Karahan, sözlerini şöyle sürdürdü:
"6 şehrimizin bale başkoreografları ile istişarelerde bulunduk. Onların önerileri doğrultusunda 'Bodrum Bale Festivali'ni yapmama kararı aldık ve üzülerek iptal ettik. Dünyada bale festivali yapan ülke yok. Dünyada bale sanatı durmuş durumda. 'Opera ve bale festivalleri' diye geçen festivallerimizde baleyi de operayı da iptal ettik. Büyük ölçekli operalarımızı da iptal ettik. Konser ağırlıklı, çok nitelikli, keyifli özel konserler planladık."
Karahan, 21-28 Temmuz tarihlerindeki Efes Opera ve Bale Festivali kapsamında, 21 Temmuz'da "Avrupa ve Osmanlı Saray Müziği Konseri"ni, 26 Temmuz'da İzmir Fuar Açıkhava Tiyatrosu'nda "The Fun Time of The Opera"sını ve 28 Temmuz'da "7 Tenor Konseri"ni yapacaklarını söyledi.
"Turneler de çok fazla olmayacak"
5-12 Eylül tarihlerindeki 27.Uluslararası Aspendos Opera ve Bale Festivalinde ise 5 Eylül'de "Gala Konseri"ni, 9 Eylül'de "3 Soprano - 3 Bas Konseri"ni, 12 Eylül'de ise "Genç Opera Yıldızları" konserini seyirci ile buluşturacakları bilgisini veren Karahan, "11. Uluslararası İstanbul Opera Festivali" kapsamında ise 19 Eylül'de "7 Soprano", 22 Eylül'de "Barok Gecesi Konseri", 26 ve 27 Eylül'de "Saraydan Kız Kaçırma" operasının izlenebileceğini belirtti.
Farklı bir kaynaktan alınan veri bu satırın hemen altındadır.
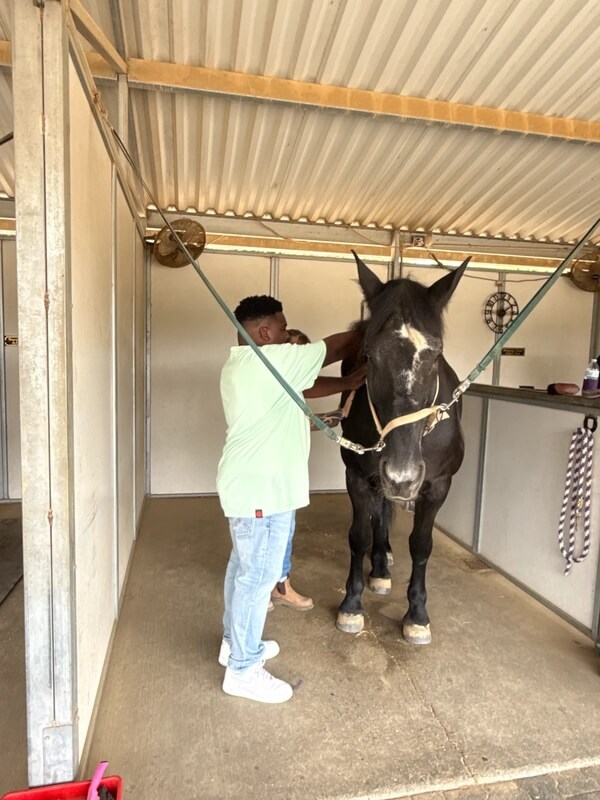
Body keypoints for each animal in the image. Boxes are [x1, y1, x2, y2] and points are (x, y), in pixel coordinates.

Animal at [336, 250, 470, 645]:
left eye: (435, 355)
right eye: (369, 355)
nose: (402, 474)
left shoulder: (438, 486)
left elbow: (421, 545)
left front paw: (417, 615)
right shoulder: (357, 476)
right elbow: (360, 535)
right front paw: (352, 605)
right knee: (380, 516)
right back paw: (379, 569)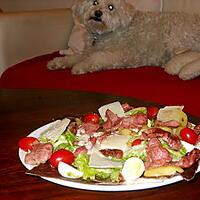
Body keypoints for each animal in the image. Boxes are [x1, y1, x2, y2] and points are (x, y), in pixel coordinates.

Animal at [47, 0, 200, 79]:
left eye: (111, 7)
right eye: (95, 2)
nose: (98, 13)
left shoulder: (121, 55)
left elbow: (97, 58)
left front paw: (80, 67)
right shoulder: (88, 51)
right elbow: (75, 57)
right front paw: (58, 62)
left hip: (174, 36)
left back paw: (185, 70)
Karahan, sözlerini şöyle sürdürdü:
"Konserlerin tamamı açık havada düzenleniyor. Hepsinde yarı yarıya seyirci alınacak ve şaşırtmalı düzende hem önden, arkadan bir boş koltuk bırakılacak. İçeri girerken maske zorunluluğu var. Tüm önlemlere rağmen herkesin öz kontrollerini yapması gerekiyor. Hijyene dikkat etmek çok önemli. Biz sanatın ışığını devam ettirmek istedik. Belki sembolik noktada devam ettik ama dünyadaki örnekleri baz almayı tercih ettik. Dünyada bütün opera temsilleri yüzde 90 olarak konserlere çevrildi. Biz de bunu izlemek istedik. Turneler de çok fazla olmayacak. Sahnenin el vermediği noktalarda orkestra sanatçı sayımızı da düşürüyoruz. Sanatçılarımız için de seyricilerimiz için de önlemlerimizi had safhada aldık. Seyircilerimizi sanatsız, müziksiz bırakmak istemedik."